Solo me gustan determinadas obras de algunos autores, no necesariamente las más importantes. Incluso prefiero ciertas páginas, algunos poemas, fragmentos. No sé si será una maña que aumenta con el paso del tiempo. Quizá ya no tengo la atención suficiente y el entusiasmo para afirmar que me gustan todos los libros de un escritor. Limito mis predilecciones, sin engaño, a lo que exclusivamente me da placer estético o físico, lo que me turba y atrae. El resto lo considero composiciones aburridas, que obligan a realizar esfuerzos que exigen salir del mundo del arte y trasladarse a la esfera de la información, de las ideas explicadas.
Los autores de pocos libros son la excepción. A Juan Rulfo, por ejemplo, no se le puede sacar una página. Lo mismo pasa con Agota Kristof. Sus textos son breves y escasos. Cuesta escoger. A su trilogía Claus y Lucas no le sobra nada. Está escrita con sarcasmo y crudeza, a través de diálogos y pequeñas descripciones. Para la mayor parte de los críticos este es la obra mayor de Kristof, autora de origen húngaro, pero que adoptó el francés como lengua escrita. Escapó con su marido de los tiranos soviéticos el año 1956. Pasó su exilio en Suiza, donde trabajó durante años como obrera en una fábrica de relojes. Treinta y un años después, en 1987, publica El gran cuaderno,su primera novela, a la que seguirían La prueba y La tercera mentira. Todas breves y feroces, narran la vida de unos gemelos abandonados, que pasan por una serie de peripecias aprendiendo a sobrevivir los horrores de la Segunda Guerra y sus secuelas.
Recuerdo las fotos de Agota Kristof en una entrevista que apareció en el diario El País. Su rostro no escondía que era una mujer desolada y silenciosa. Sin vanidad a la vista y con un indisimulado orgullo, que gozaba prescindiendo de todo aquello que añoran los demás. Ajena a toda retórica, vivía recluida. “No me interesa la literatura”, era el titular que precedía una serie de respuestas que la mostraban fóbica a las relaciones convenidas. Su carácter estaba en sintonía con su estilo parco y seco, sin misericordia hacia sí misma y con evidente desprecio por lo establecido.
Sus memorias tienen 57 páginas, se titulan La analfabeta.

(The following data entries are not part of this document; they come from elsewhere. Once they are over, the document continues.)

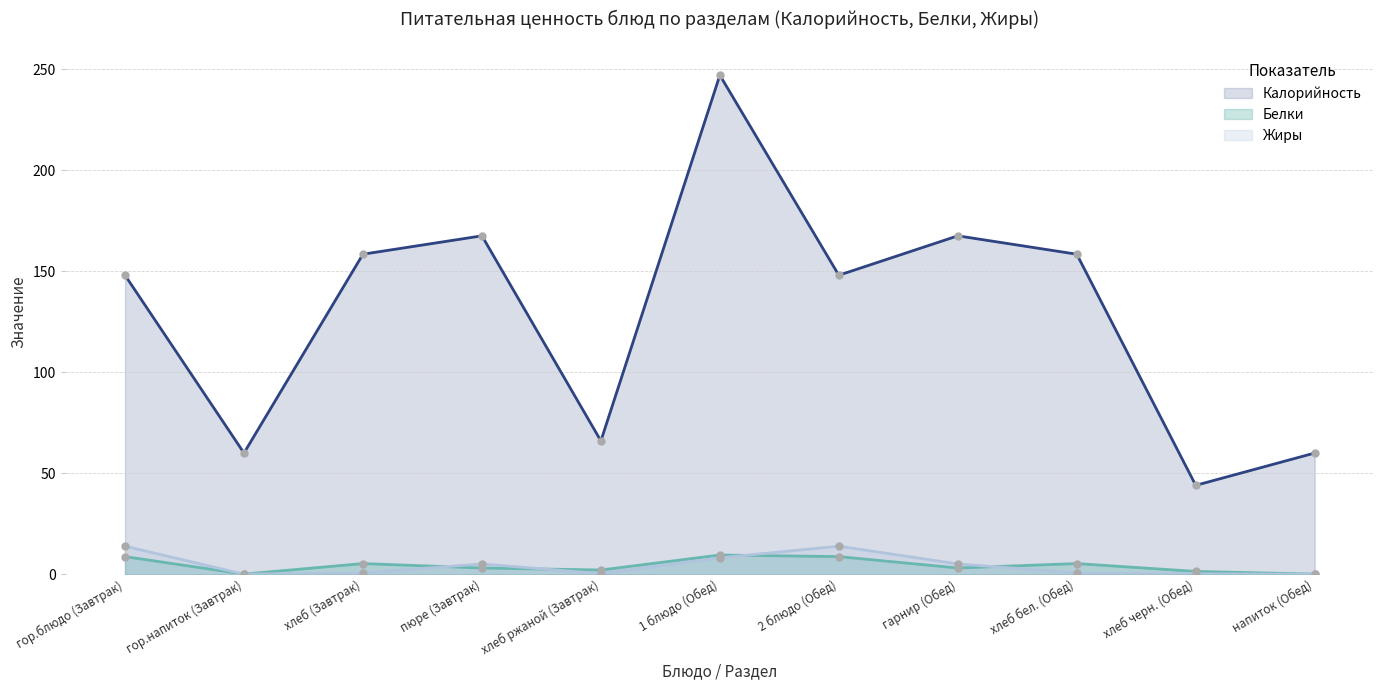

How many interior local valleys does the Калорийность series have?

4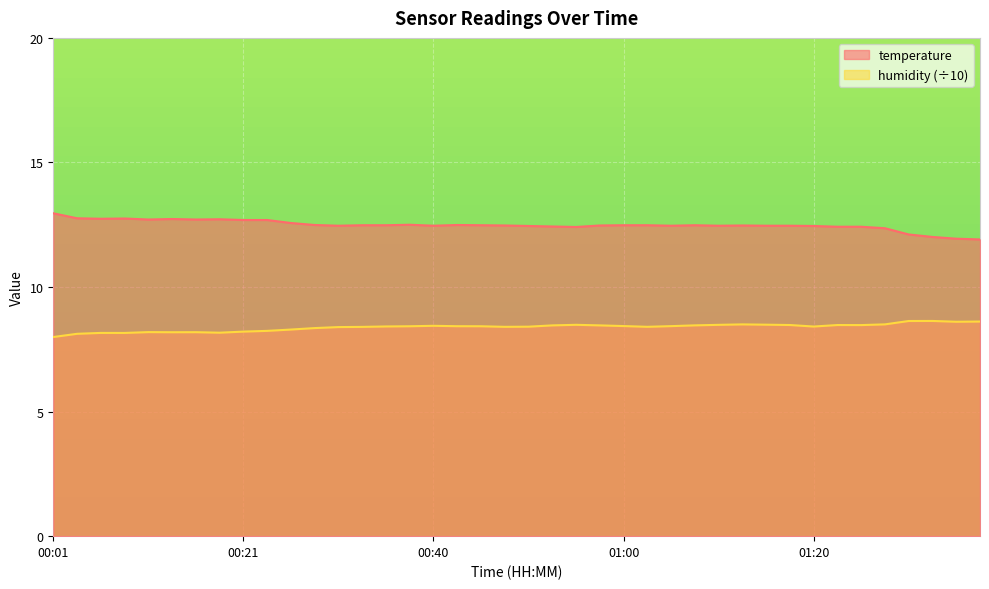

What is the sum of all humidity values?

335.4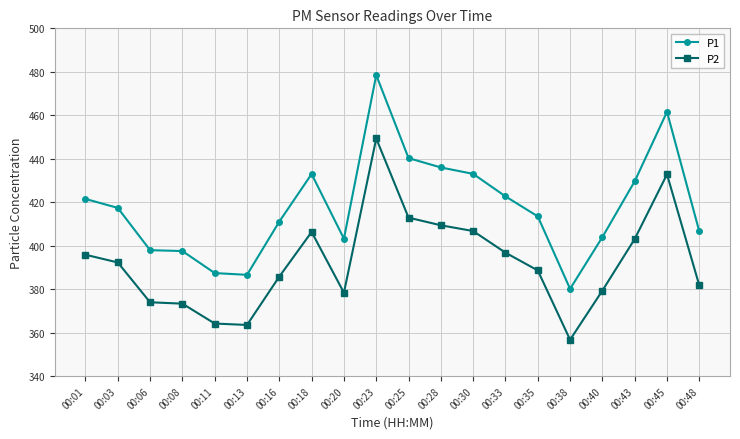

What is the value of the P2 point at the 17th from the left?

379.4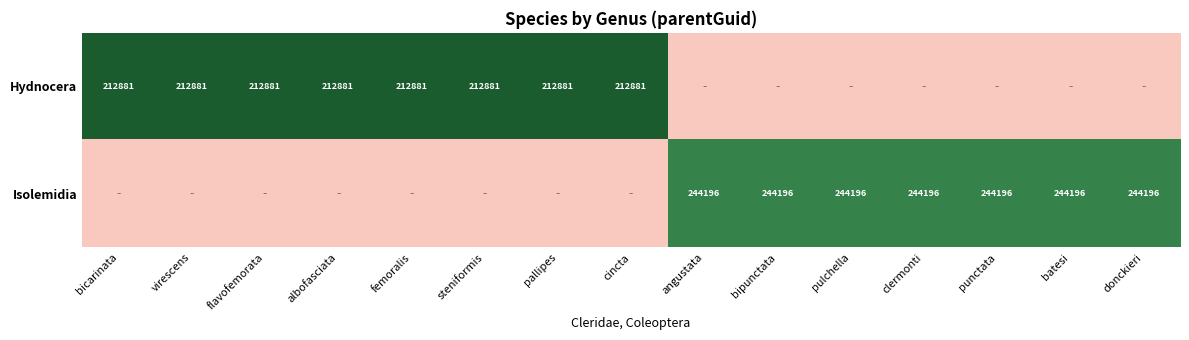

Is it true that Hydnocera equals 61042 at pallipes?

False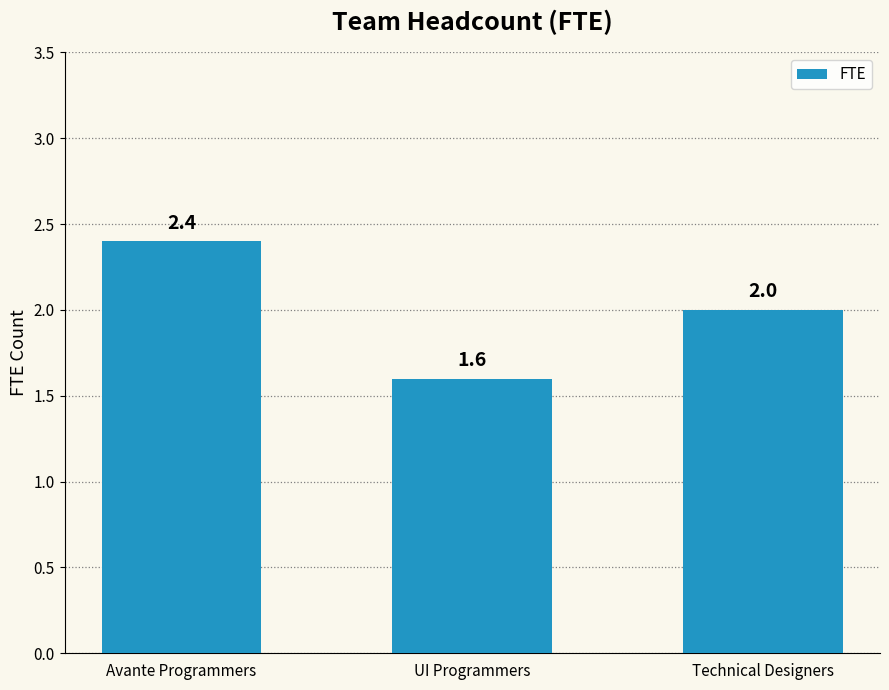

What is the label of the 2nd bar from the right?

UI Programmers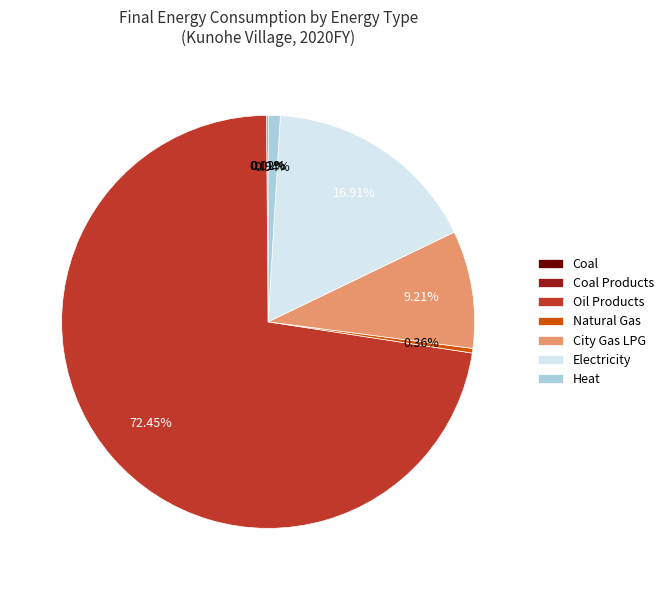

True or false: Oil Products accounts for 72% of the total.

True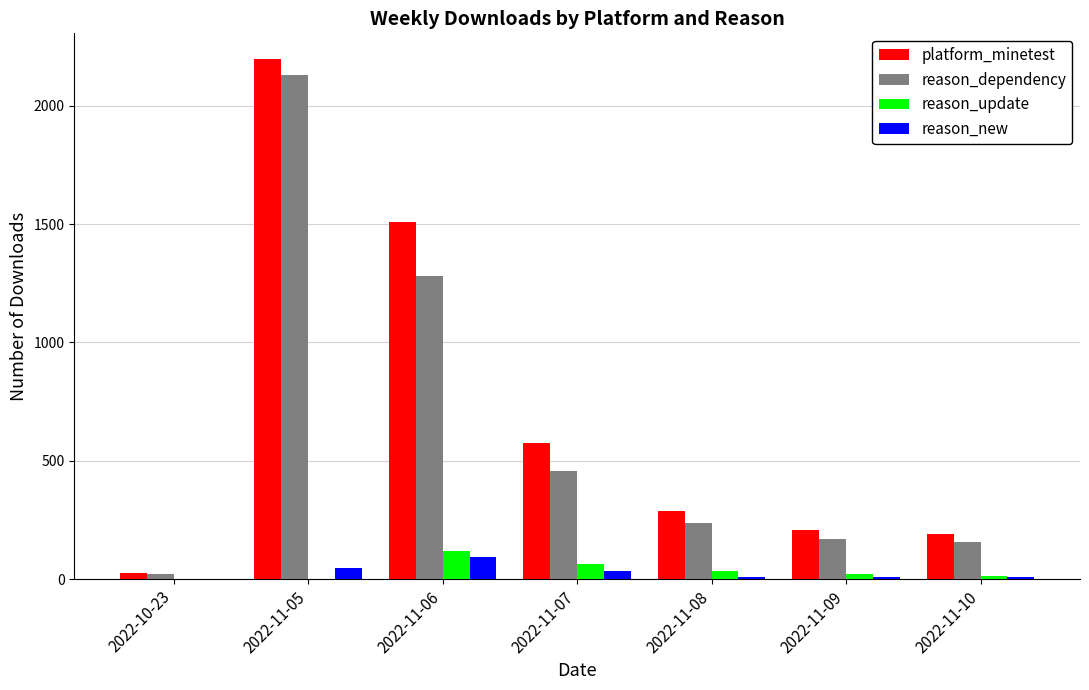

What is the sum of the platform_minetest values at 2022-11-08 and 2022-11-05?

2483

Es de lo más decisivo que he leído en este género. Y los relatos que componen el libro No importa no alcanzan a tener más de tres páginas y logran conmover con imágenes de una cruel tristeza. En sus cuentos hay algo de monólogo y en sus novelas el diálogo y lo teatral abundan. Ayer, es un libro extraño, una introspección alucinante, que pasa por lo autobiográfico y recrea el sufrimiento que otorga el trabajo despiadado.
La escritura de Agota Kristof es única: precisa, sin adjetivos ni peculiaridades, salvo la economía más radical. Al leerla da la sensación que deja caer las palabras, una más pesadas que otras, lejos de cualquier realismo y fantasía suave. Pondera la expresión más fuerte y menor, lo minúsculo convertido en tragedia. La presencia de la angustia, la pena urgente, la felicidad leve surge en frases de no más de diez palabras.
Lo brutal y lo siniestro están insertados en sus personajes con una aparente naturalidad, lo que provoca una sensación poética abismal. Su psicología es imposible de adivinar. Son sujetos traumados, inescrutables, víctimas que no se quejan. Pobres, sin nombres, que hablan por urgencia.
Busco citas para mostrar la prosa de Agota Kristof y constato que abomina del ingenio y los juegos de palabras. La simpleza en su caso es contundente. No hay sentencias ni juicios en su obra. En el relato, “La muerte de un obrero”, encuentro una frase larga comparada con su estilo habitual, que contiene las cualidades de su carácter literario: “Por la noche llorabas en silencio, sin sollozos, sinconvulsiones, solo lágrimas que rodaban suavemente y sin ruido alguno por la almohada, en la sala común donde la luz verde de las lamparitas marcaba surcos sobre las mejillas y bajo los ojos de los enfermos que tenías al lado”.